_Task description_. Write out every line of text in the records below, keeping each line as it appears, and leave out the pictures.
Start of Data excerpts
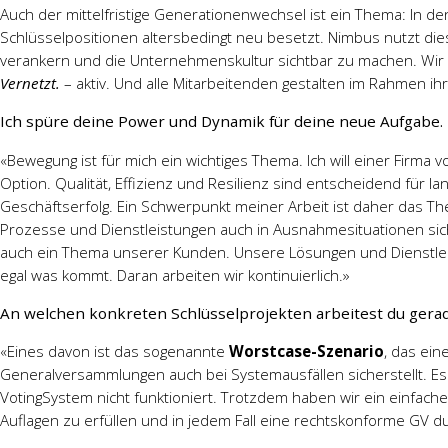
Auch der mittelfristige Generationenwechsel ist ein Thema: In 
Schlüsselpositionen altersbedingt neu besetzt. Nimbus nutzt d
verankern und die Unternehmenskultur sichtbar zu machen. Wir
Vernetzt.
– aktiv. Und alle Mitarbeitenden gestalten im Rahmen ihr
Ich spüre deine Power und Dynamik für deine neue Aufgabe.
«Bewegung ist für mich ein wichtiges Thema. Ich will einer Firma vor
Option. Qualität, Effizienz und Resilienz sind entscheidend für la
Geschäftserfolg. Ein Schwerpunkt meiner Arbeit ist daher das 
Prozesse und Dienstleistungen auch in Ausnahmesituationen sic
auch ein Thema unserer Kunden. Unsere Lösungen und Dienstleis
egal was kommt. Daran arbeiten wir kontinuierlich.»
An welchen konkreten Schlüsselprojekten arbeitest du gera
«Eines davon ist das sogenannte
Worstcase-Szenario
, das ei
Generalversammlungen auch bei Systemausfällen sicherstellt. Es
VotingSystem nicht funktioniert. Trotzdem haben wir ein einfach
Auflagen zu erfüllen und in jedem Fall eine rechtskonforme GV 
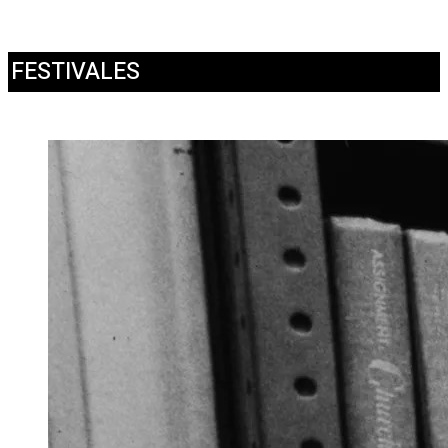
FESTIVALES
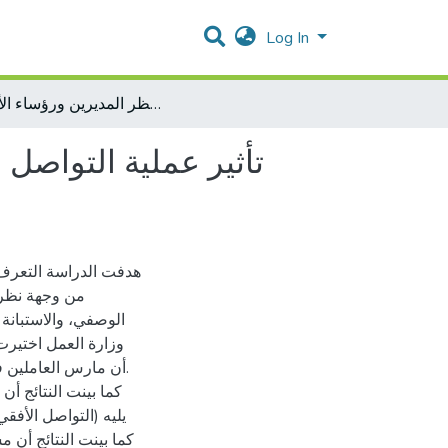
Log In
تأثير عملية التواصل على الأداء التنظيمي في وزارة العمل من وجهة نظر المديرين ورؤساء الأقسام
تأثير عملية التواصل
هدفت الدراسة التعرف إ
من وجهة نظر ا
وزارة العمل اختيرت 
أن مارس العاملين .
كما بينت النتائج أن
يليه (التواصل ال")،
كما بينت النتائج أن 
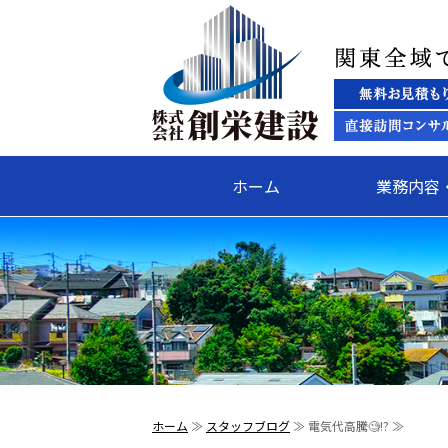
ホーム
業務内容
ホーム
≫
スタッフブログ
≫ 電気代高騰🧐⁉️ ≫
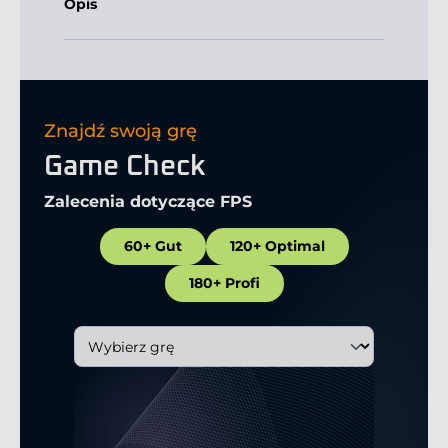
Opis
Znajdź swoją grę
Game Check
Zalecenia dotyczące FPS
60+ Gut
120+ Optimal
180+ Profi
End of Data excerpts
_Answer space_.
Auch der mittelfristige Generationenwechsel ist ein Thema: In 
Schlüsselpositionen altersbedingt neu besetzt. Nimbus nutzt d
verankern und die Unternehmenskultur sichtbar zu machen. Wir
Vernetzt.
– aktiv. Und alle Mitarbeitenden gestalten im Rahmen ihr
Ich spüre deine Power und Dynamik für deine neue Aufgabe.
«Bewegung ist für mich ein wichtiges Thema. Ich will einer Firma vor
Option. Qualität, Effizienz und Resilienz sind entscheidend für la
Geschäftserfolg. Ein Schwerpunkt meiner Arbeit ist daher das 
Prozesse und Dienstleistungen auch in Ausnahmesituationen sic
auch ein Thema unserer Kunden. Unsere Lösungen und Dienstleis
egal was kommt. Daran arbeiten wir kontinuierlich.»
An welchen konkreten Schlüsselprojekten arbeitest du gera
«Eines davon ist das sogenannte
Worstcase-Szenario
, das ei
Generalversammlungen auch bei Systemausfällen sicherstellt. Es
VotingSystem nicht funktioniert. Trotzdem haben wir ein einfach
Auflagen zu erfüllen und in jedem Fall eine rechtskonforme GV 
FESTIVALES
Log In
تأثير عملية التواصل على الأداء التنظيمي في وزارة العمل من وجهة نظر المديرين ورؤساء الأقسام
تأثير عملية التواصل
هدفت الدراسة التعرف إ
من وجهة نظر ا
وزارة العمل اختيرت 
أن مارس العاملين .
كما بينت النتائج أن
يليه (التواصل ال")،
كما بينت النتائج أن 
ホーム
業務内容
ホーム
≫
スタッフブログ
≫ 電気代高騰🧐⁉️ ≫
Opis
Znajdź swoją grę
Game Check
Zalecenia dotyczące FPS
60+ Gut
120+ Optimal
180+ Profi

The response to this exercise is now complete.